Cisco devices allow an MD5-authenticated RIPv2 neighbor session to start when the
sequence number of the first MD5 packet received from the other device is greater than
0. If you are using only Cisco devices in your network, you do not need to use the IP-RIP
Delay Start feature.

Offset-list
An offset list is the mechanism for increasing incoming and outgoing metrics to routes
learned via RIP. This is done to provide a local mechanism for increasing the value of
routing metrics.
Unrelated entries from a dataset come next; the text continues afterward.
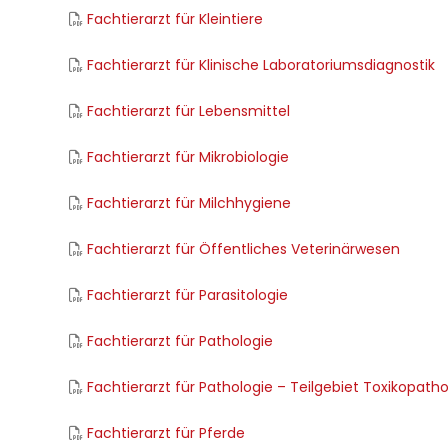
Fachtierarzt für Kleintiere
Fachtierarzt für Klinische Laboratoriumsdiagnostik
Fachtierarzt für Lebensmittel
Fachtierarzt für Mikrobiologie
Fachtierarzt für Milchhygiene
Fachtierarzt für Öffentliches Veterinärwesen
Fachtierarzt für Parasitologie
Fachtierarzt für Pathologie
Fachtierarzt für Pathologie – Teilgebiet Toxikopatho
Fachtierarzt für Pferde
Optionally, you can limit the offset list with either an access list or an
interface.

Timers
Routing protocols use several timers that determine such variables as the frequency of
routing updates, the length of time before a route becomes invalid, and other
parameters. You can adjust these timers to tune routing protocol performance to better
suit your internetwork needs. You can make the following timer adjustments:

• The rate (time in seconds between updates) at which routing updates are sent

• The interval of time (in seconds) after which a route is declared invalid

• The interval (in seconds) during which routing information regarding better
paths is suppressed

• The amount of time (in seconds) that must pass before a route is removed from
the routing table

• The amount of time for which routing updates will be postponed

It also is possible to tune the IP routing support in the software to enable faster
convergence of the various IP routing algorithms, and, hence, quicker fallback to
redundant routers. The total effect is to minimize disruptions to end users of the
network in situations where quick recovery is essential.